Argonne’s ‘BattleBot’ can clean those hard-to-reach spots
In the inhospitable environment of the Alpha-Gamma Hot Cell Facility (AGHCF), located at the U.S. Department of Energy’s Argonne National Laboratory, a new robotic addition helps to clean house.
The “BattleBot,” which uses a frame built for the eponymous TV show, is a small remotely controlled vehicle that can fit under tables and into tight corners to collect material that couldn’t otherwise be reached.
In 1964, the Hot Cell Facility was created as a self-contained environment where researchers could manipulate and test radioactive nuclear fuel rods. The cell consists of three areas filled with nitrogen gas and enclosed by three-foot-thick concrete walls. Dense zinc bromide solution serves as shielding within the window tanks.
After more than 50 years of fuel testing, Argonne decided to limit its “nuclear footprint” by decommissioning most of its nuclear facilities, including the hot cell.
For the past eight years, technicians have remotely categorized, sectioned and packaged fuel samples and irradiated materials with manipulators and robotic arms. These manipulators, set up at each of the cell’s nine workstations, are completely mechanical and can be used to work with highly radioactive materials inside the cell.
But technicians found it difficult to recover material that, over the years, had been dropped under work stations and in unreachable corners of the cell.

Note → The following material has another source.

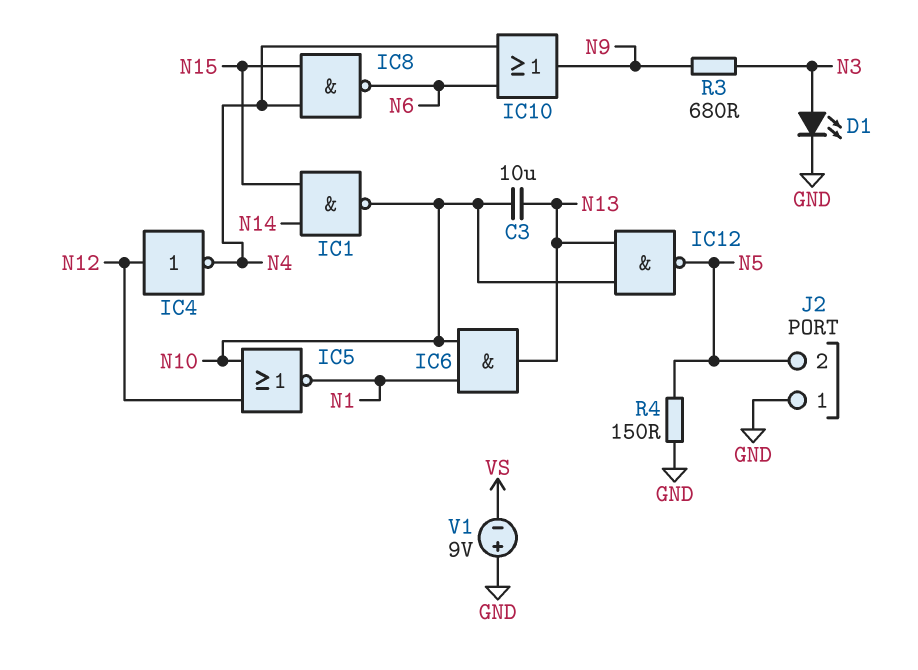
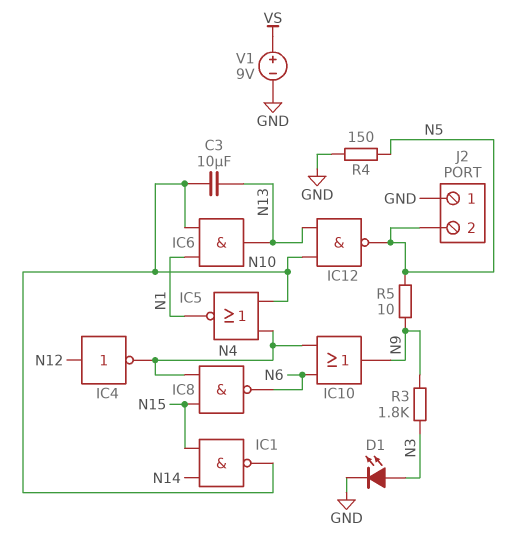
IC5: NOR (in N10, in N12, out N1) -> NOR (in N4, in N10, out N1)
R3: 680 (N3, N9) -> 1.8k (N3, N9)
R5: none -> 10 (N5, N9)
V1: 9V (plus GND, minus VS) -> 9V (plus VS, minus GND)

Kyle Haske (NWM), chief technician at the facility, has been working on the project for six years.
“What we needed was a small robot that could do multiple functions and operate at a level below the workstations,” Haske said. “We really had no way of getting at some of the fuel and debris that’s been kicked under the tables.”
The BattleBot was developed and built by Electronics Specialist James Bulka (HEP), based on requirements from hot cell technicians. Bulka started work on the robot in 2010, using radio flyer technology to build new controllers and working with an unadorned BattleBot chassis.
“The company that I bought it from builds a lot of surveillance and tactical robots,” Bulka said. “But the electronics provided by the manufacturer would not have lasted very long with such high radiation, so I used the basic chassis and built the rest myself.”
After the first pass at the design, the hot cell team worked with Bulka to incorporate further improvements to the motors, gearing, batteries and electrical components to meet the requirements for cell deactivation.
“We started with a simple chassis, beefed up the frame, tripled the size of the motors, mounted an actuated plow, put on heavier-duty tracks, wired it for remote operations and installed oversized deep cycle batteries.” Haske said. “This is a very robust robot.”
The benefits of a small robot in an environment like the hot cell are numerous: This nuclear-grade BattleBot can use customized attachments to sweep and vacuum up debris, perform cable management for the larger robots and transport waste containers up to 150 pounds in weight.
The BattleBot can also be equipped with a camera to view its surroundings and a radiation detector, to map out hotspots around the cell. Some material in the cell can reach up to 500 R per hour; in other words, standing for one hour in the radiation field is equivalent to about 800 times the yearly natural background radiation levels for an average person.
Today the facility focuses on two main operations: Reducing the volume of irradiated materials in the cell and a program called Drum Repatriation. The Repatriation consists of technicians reinserting materials into the cell that were improperly packaged or have insufficient documentation and repackaging them into their RH-TRU waste stream. It’s also the only facility capable of transferring rare isotope source materials for the CARIBU upgrade at the Physics Division’s ATLAS accelerator between shipping containers.
After the de-inventorying has been completed, the BattleBot will finish up with a sweep and a vacuum of the dust and waste filings left on the floor before being taken apart and removed.
“It’s definitely a piece of equipment that I think other facilities like this one can utilize for gross deconstruction and equipment recovery,” Haske said.
The BattleBot radiation detector was provided as part of the Watchful Guardian system, which was installed by the Yung Liu group in the Nuclear Engineering Division.